Lewis' rookie season was one in which, like most first-year players on veteran teams, was one in which Lewis didn't see much playing time.

He appeared in 49 games while averaging 4.5 points and 1.3 rebounds in 8.3 minutes per game.

Although he saw limited action, it became clear to most that it was a matter of when - not if - Lewis would emerge as an important cog in the Green Machine.

Lewis' potential was apparent to many, including then-team president Red Auerbach.
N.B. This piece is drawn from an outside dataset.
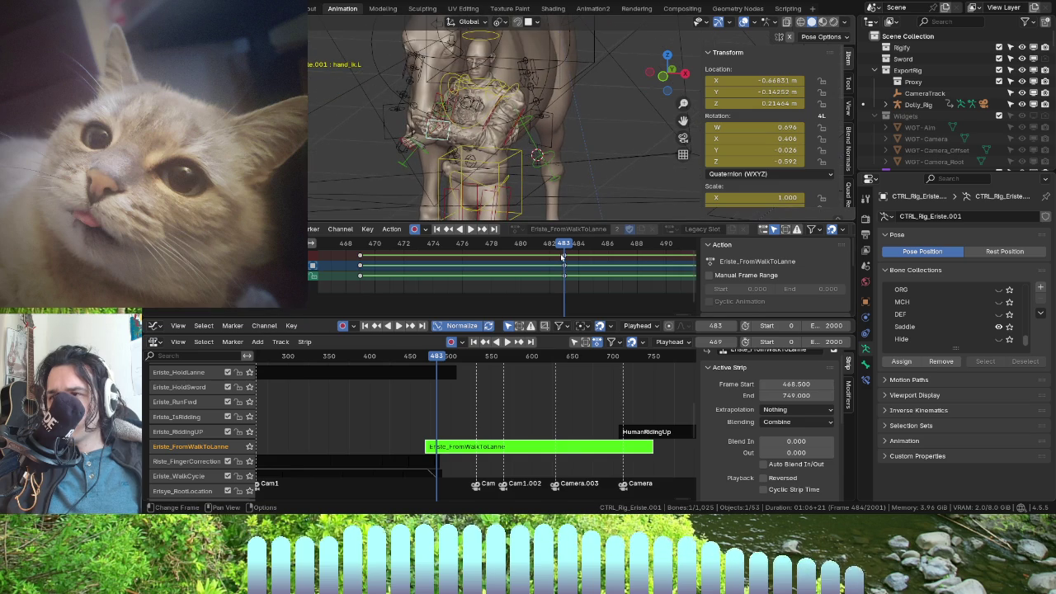
left_click_drag(562, 257, 361, 258)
"We've watched him quite a bit, not only because he's local," the late Red Auerbach said moments after the Celtics choose Lewis with the No. 22 pick in the 1987 NBA draft. "He can play the big guard; he knows where the hoop is. He drives very well towards the basket. He gives us a dimension that we need in case Danny Ainge or Dennis Johnson gets hurt. We got another big guard."
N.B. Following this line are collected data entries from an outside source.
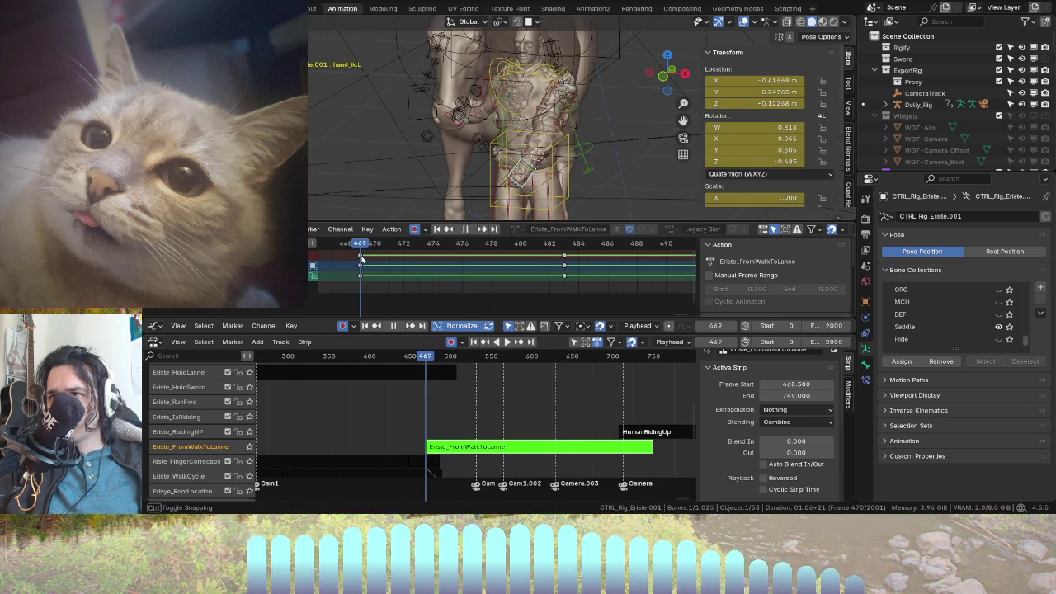
- Rotate and move the left hand IK control into a new auto-keyed pose at frame 469
middle_click_drag(508, 167, 552, 147)
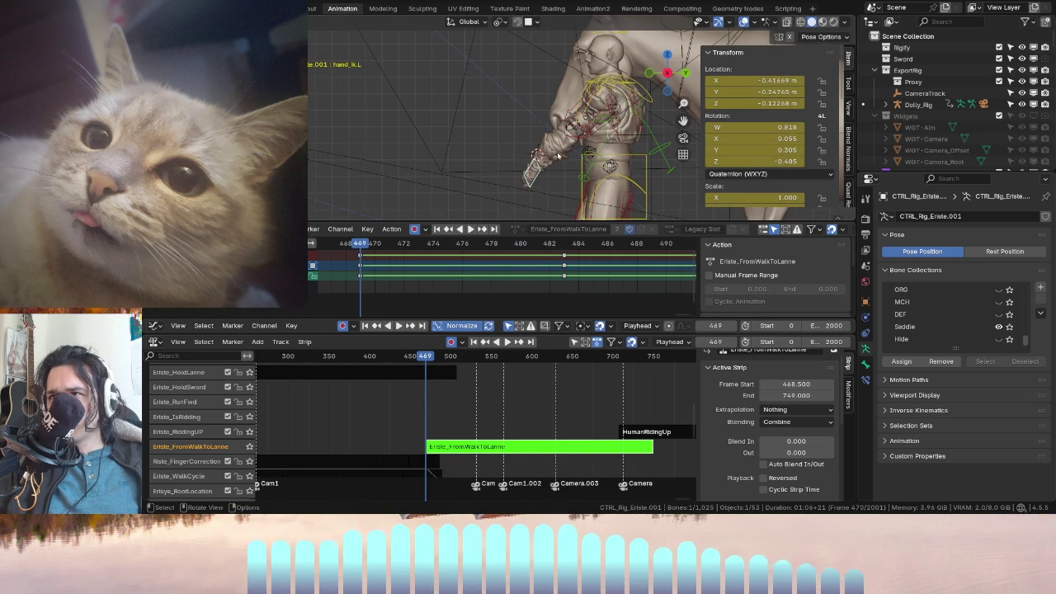
key("g")
left_click(607, 177)
key("r")
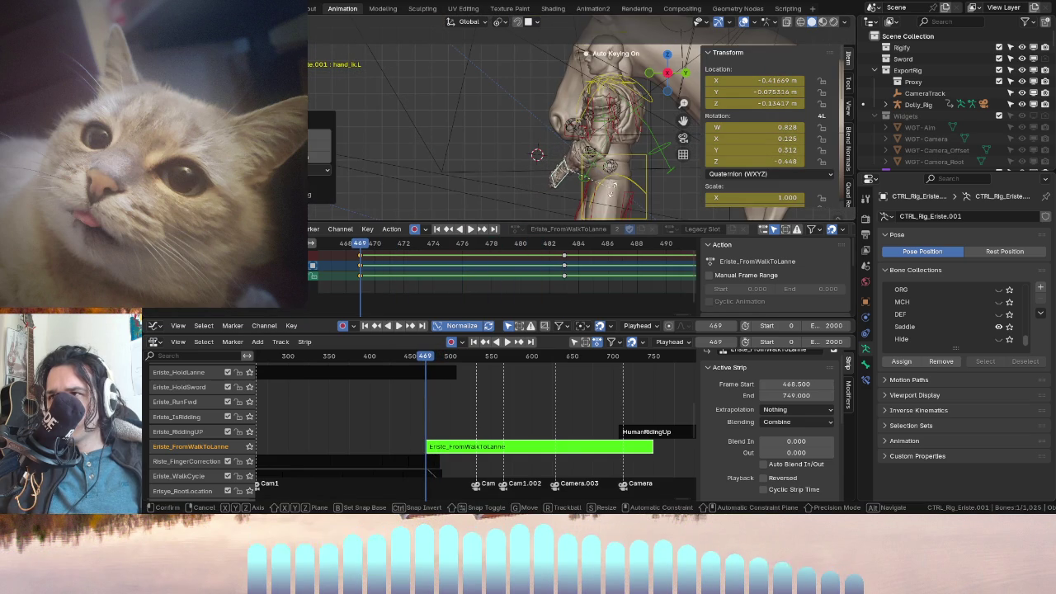
left_click(601, 185)
left_click(601, 193)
But as fans would soon discover, the expectations for Lewis only told part of the story as to the kind of impact he could make on games.


It didn't take long for Lewis to earn the respect of his teammates.

And he did it by simply letting his game speak for him, similar to how he found success in high school and later at Northeastern.

"He can run; he handles the ball a lot better than I anticipated," said Larry Bird. "He can jump. He's tough."

Said Mike Gorman, Celtics play-by-play announcer for Comcast SportsNet: "It was clear to all of us that this wasn't just drafting the local kid who played at Northeastern. This was drafting a player who had a chance to be a leader for a long time."


As Bird's time with the Celtics drew to a close, Lewis' star continued to ascend while climaxing in his selection to the 1993 All-Star Game.

One of Lewis' early breakout performances came during the 1988-1989 season when Larry Bird was out with a heel injury.

In his first NBA start, Lewis tossed in 33 points on an array of mid and long-range shots, not to mention a willingness to attack the rim and finish.

Many recall him blocking Michael Jordan's shot four times in one game that established him as an upper-echelon defender.

"He wasn't afraid of him," Gorman said. "He went at Michael Jordan like he was just some other guy coming down the street."

Longtime Celtics beat writer and columnist with the Boston Globe, Jackie MacMullan said, "Reggie kind of snuck up on all of us, honestly."

Watching Lewis play was an up close and personal study on the Jekyl-and-Hyde like personality players have on and off the court.

"His personality on the court was a lot different than his personality off the court," Gorman said. "Off the court, he was very mild, almost shy. On the court, he was an extremely aggressive player."

And to see that talent taken away following an untimely death 20 years ago, still resonates as one of the great losses the Celtics family has ever suffered.

On March 22, 1995, the Celtics retired Lewis' jersey number 35. He became only the second player for the C's to have his jersey retired without having won an NBA title in Boston (Ed Macauley was the other, but he won a title with the St. Louis Hawks in 1958).

Several members of the Celtics family, past and present, spoke with heavy hearts in remembrance of one of their own whose career ended too soon - much too soon.

"To me, he personified everything a Celtic should be," Auerbach said.